L’affaire KHADOUR, qui implique également l’ancien parlementaire A. BOUSSIRI, condamné pour corruption, met en lumière une problématique récurrente : celle de l’instrumentalisation des mandats électifs à des fins d’enrichissement personnel. Selon les éléments de l’enquête, l’élue aurait joué un rôle d’intermédiaire entre des entrepreneurs et BOUSSIRI, facilitant l’octroi de marchés publics en contrepartie de commissions occultes. Une telle pratique, si elle venait à être confirmée, démontrerait une dérive préoccupante où des élus, censés défendre l’intérêt général, se transforment en acteurs d’un système de prédation des ressources publiques.
Au-delà du cas particulier de KHADOUR, cette affaire soulève des questions fondamentales sur la robustesse des dispositifs de contrôle et de sanction existants. Comment une élue locale a-t-elle pu quitter le territoire national avant d’être rattrapée à l’étranger ? Quelles lacunes ont permis à de telles pratiques de prospérer dans un cadre institutionnel censé être régi par les principes de transparence et de bonne gouvernance ? Ces interrogations renvoient à la problématique plus large de l’efficacité des organes de surveillance et de la capacité des institutions à prévenir, détecter et sanctionner les abus en temps opportun.

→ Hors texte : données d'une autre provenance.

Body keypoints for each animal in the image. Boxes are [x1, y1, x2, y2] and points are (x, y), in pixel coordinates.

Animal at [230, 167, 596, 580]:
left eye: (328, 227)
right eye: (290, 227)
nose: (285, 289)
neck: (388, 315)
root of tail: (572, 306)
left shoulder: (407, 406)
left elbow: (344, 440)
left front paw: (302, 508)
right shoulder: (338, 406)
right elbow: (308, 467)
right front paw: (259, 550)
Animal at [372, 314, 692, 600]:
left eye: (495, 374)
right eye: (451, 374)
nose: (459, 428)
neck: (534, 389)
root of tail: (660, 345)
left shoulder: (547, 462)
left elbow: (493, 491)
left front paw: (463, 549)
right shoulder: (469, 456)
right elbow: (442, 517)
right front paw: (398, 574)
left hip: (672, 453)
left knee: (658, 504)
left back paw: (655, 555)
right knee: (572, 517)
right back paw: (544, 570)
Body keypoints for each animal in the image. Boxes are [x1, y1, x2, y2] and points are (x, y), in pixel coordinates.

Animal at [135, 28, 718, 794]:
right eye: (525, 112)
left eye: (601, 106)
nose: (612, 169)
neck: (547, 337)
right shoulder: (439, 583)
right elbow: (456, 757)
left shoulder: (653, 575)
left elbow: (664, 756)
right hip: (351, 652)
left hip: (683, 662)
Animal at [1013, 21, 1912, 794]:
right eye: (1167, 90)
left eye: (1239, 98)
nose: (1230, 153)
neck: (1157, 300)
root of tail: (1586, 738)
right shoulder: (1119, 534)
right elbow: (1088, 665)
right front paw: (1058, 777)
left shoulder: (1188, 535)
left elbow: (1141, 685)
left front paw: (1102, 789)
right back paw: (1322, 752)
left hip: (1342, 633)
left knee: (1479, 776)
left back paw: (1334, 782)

L’une des révélations les plus troublantes de cette affaire réside dans la collusion entre sphère publique et intérêts privés. Le fait que des relations personnelles puissent influencer l’attribution de marchés publics trahit une défaillance systémique dans les procédures de passation des contrats de l’État. L’accaparement de ces marchés par des cercles restreints, parfois au détriment de la concurrence loyale, témoigne de la fragilité des dispositifs garantissant l’équité et la transparence des décisions administratives. Ce constat impose une réflexion en profondeur sur la manière dont les institutions doivent se prémunir contre de telles dérives et garantir que les deniers publics servent l’intérêt collectif plutôt que des ambitions individuelles.

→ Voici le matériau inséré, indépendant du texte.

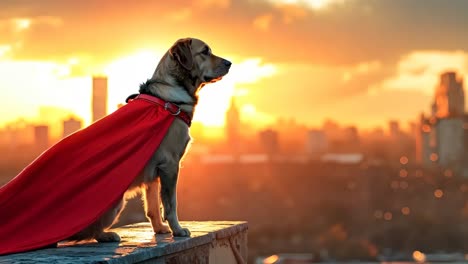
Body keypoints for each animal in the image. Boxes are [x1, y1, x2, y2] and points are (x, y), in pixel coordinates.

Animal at [68, 37, 232, 243]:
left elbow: (153, 205)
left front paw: (160, 229)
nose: (229, 63)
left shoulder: (153, 171)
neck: (169, 95)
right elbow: (170, 204)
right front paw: (178, 230)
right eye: (205, 51)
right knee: (93, 232)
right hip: (116, 201)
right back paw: (107, 235)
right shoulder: (170, 164)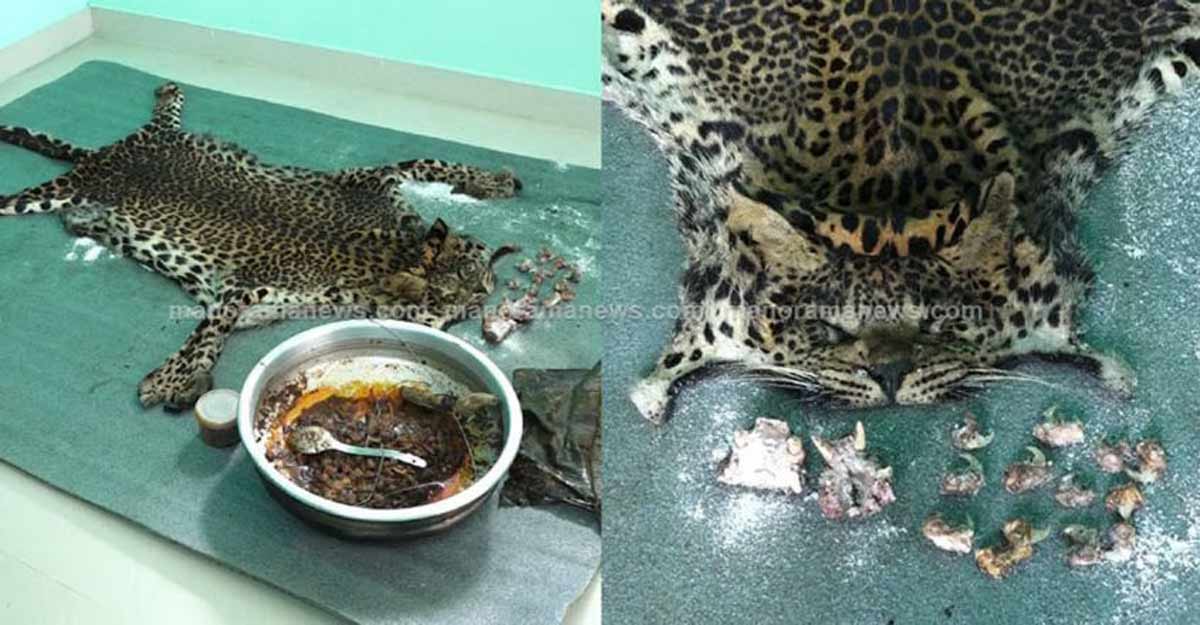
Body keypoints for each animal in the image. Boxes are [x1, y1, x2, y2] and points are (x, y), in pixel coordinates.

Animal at [0, 82, 522, 411]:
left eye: (479, 283)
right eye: (457, 290)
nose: (483, 295)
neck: (390, 254)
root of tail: (99, 160)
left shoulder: (252, 302)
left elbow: (439, 164)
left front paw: (491, 182)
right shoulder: (372, 181)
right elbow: (207, 331)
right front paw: (170, 379)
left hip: (142, 153)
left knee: (159, 123)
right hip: (55, 190)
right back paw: (164, 92)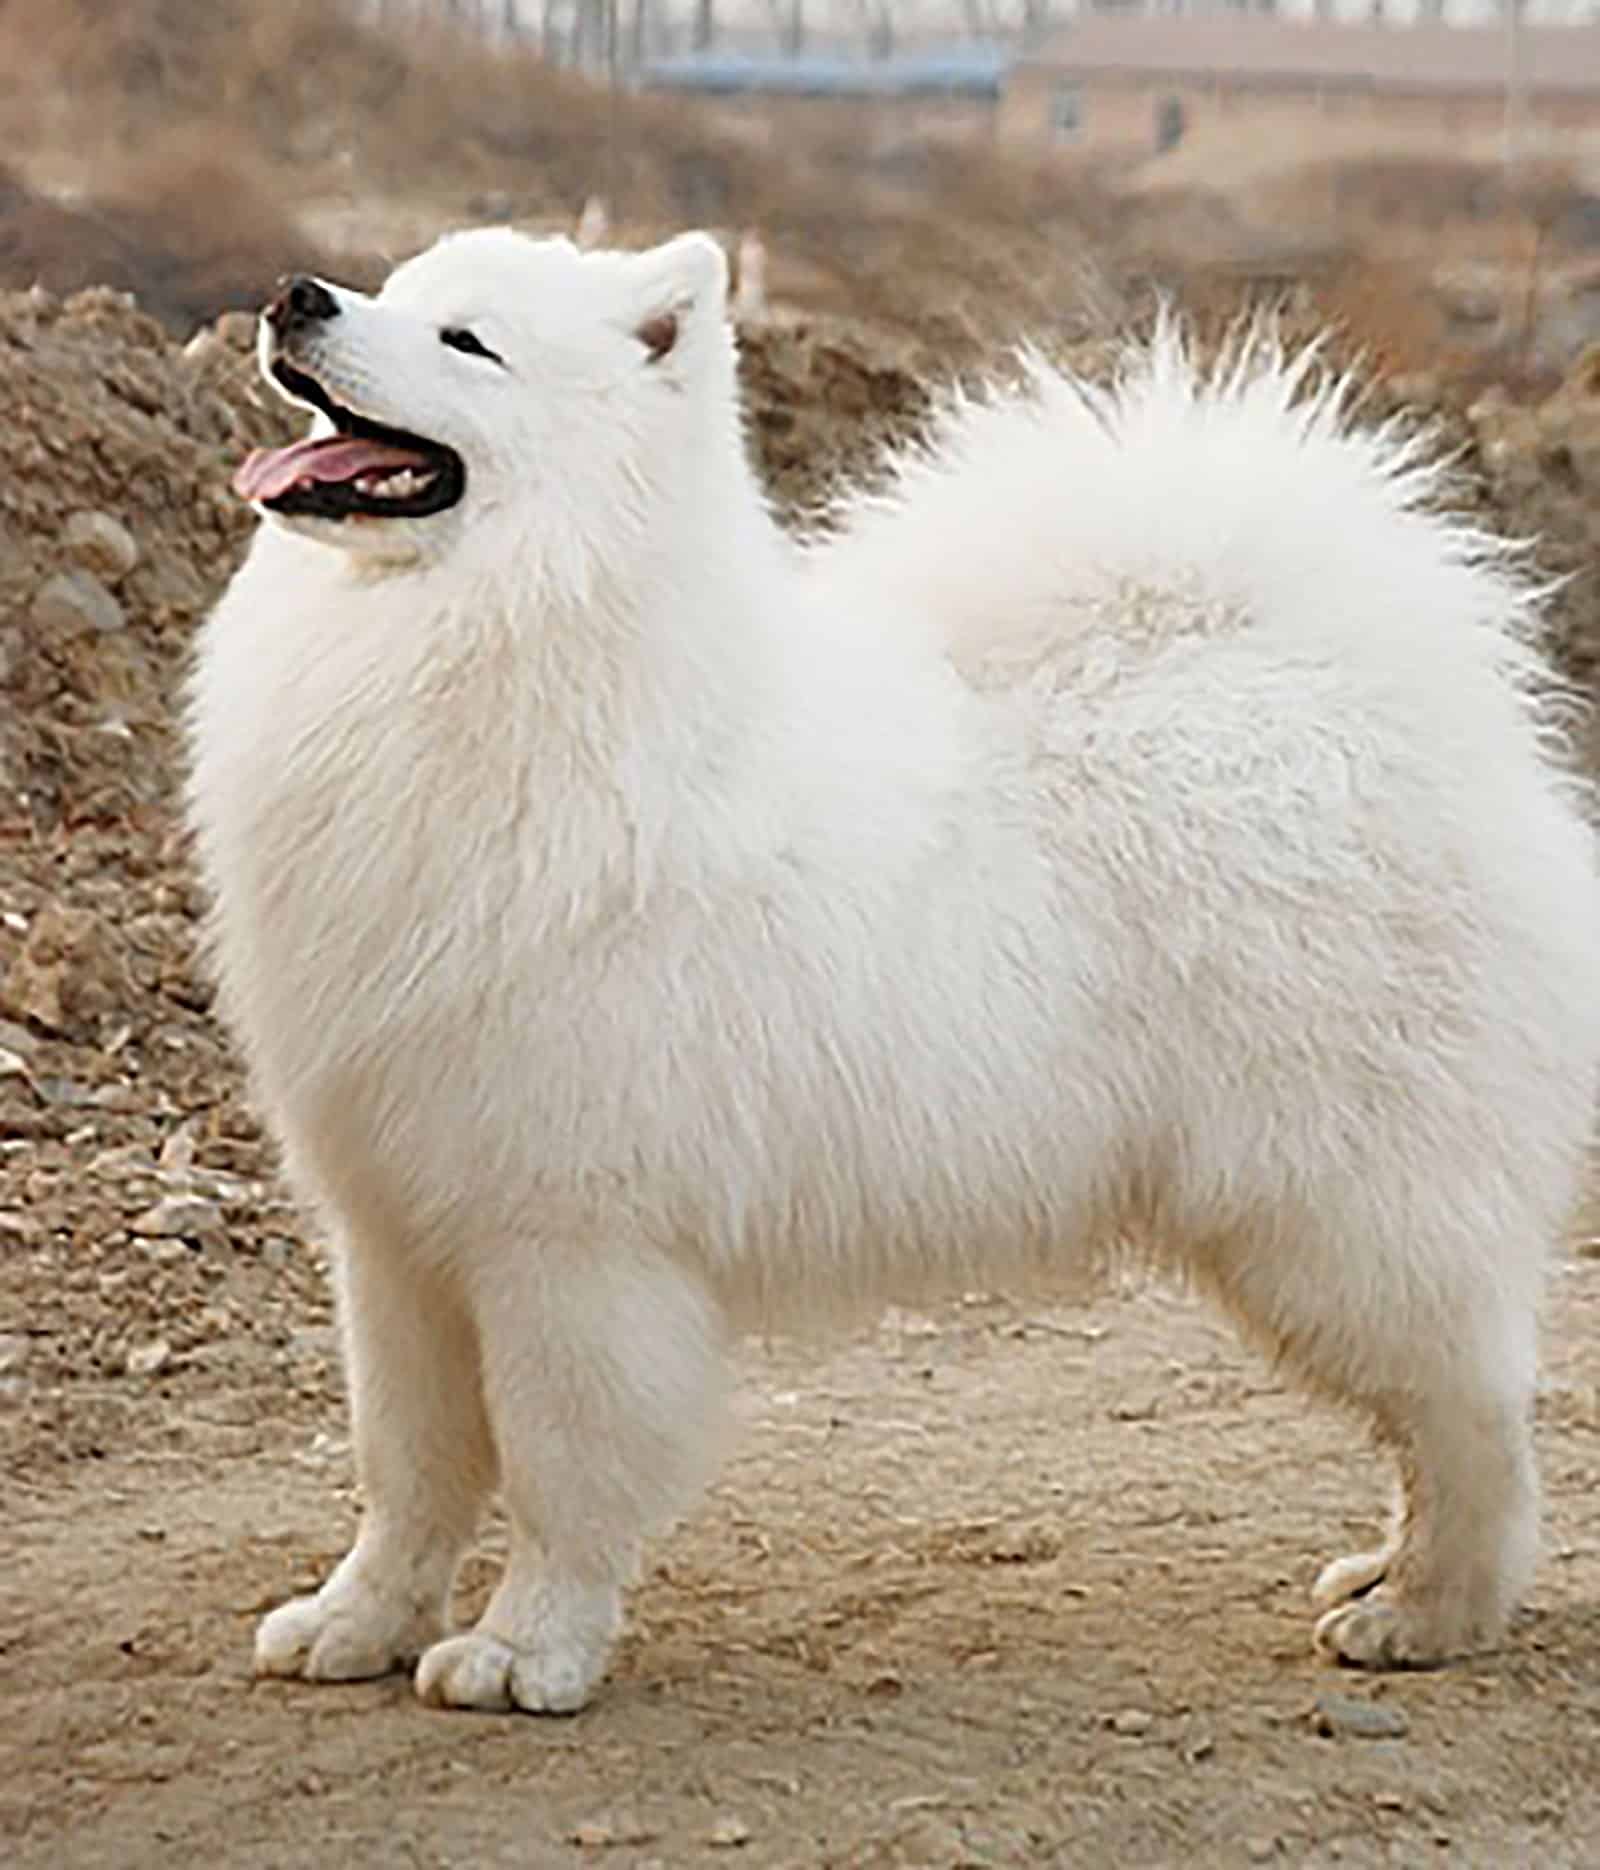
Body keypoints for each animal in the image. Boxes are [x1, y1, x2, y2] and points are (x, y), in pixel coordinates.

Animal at [190, 226, 1600, 1712]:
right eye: (392, 290)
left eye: (468, 342)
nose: (296, 298)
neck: (505, 638)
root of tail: (1398, 713)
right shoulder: (397, 1233)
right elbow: (407, 1467)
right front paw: (358, 1621)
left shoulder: (570, 1242)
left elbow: (562, 1471)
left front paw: (528, 1649)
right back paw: (1385, 1573)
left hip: (1333, 1221)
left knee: (1474, 1413)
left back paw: (1431, 1610)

Au cœur de cette problématique se pose la question de la responsabilité politique et morale des élus. La confiance que leur accordent les citoyens repose sur un pacte implicite : celui de la probité et du dévouement à la chose publique. Lorsque cet engagement est trahi, c’est l’ensemble du corps politique qui en pâtit, miné par une défiance croissante de la population envers ses représentants. La lutte contre ces pratiques ne saurait se limiter à des sanctions judiciaires a posteriori ; elle doit s’accompagner d’une refonte structurelle des mécanismes de gouvernance, en intégrant des dispositifs de prévention et de transparence plus rigoureux.
Si l’affaire KHADOUR marque un nouvel épisode dans la longue liste des scandales politico-financiers ayant émaillé la vie publique marocaine, elle peut aussi constituer une opportunité de réforme. La mise en place de mesures renforçant la traçabilité des décisions, le contrôle effectif des patrimoines des élus et l’instauration de procédures plus strictes dans l’octroi des marchés publics apparaissent comme autant de pistes à explorer pour restaurer la crédibilité des institutions. Plus que jamais, la consolidation de l’État de droit passe par une exigence de redevabilité accrue, afin que le mandat électif ne soit plus perçu comme un privilège à exploiter, mais comme un devoir sacré envers la nation.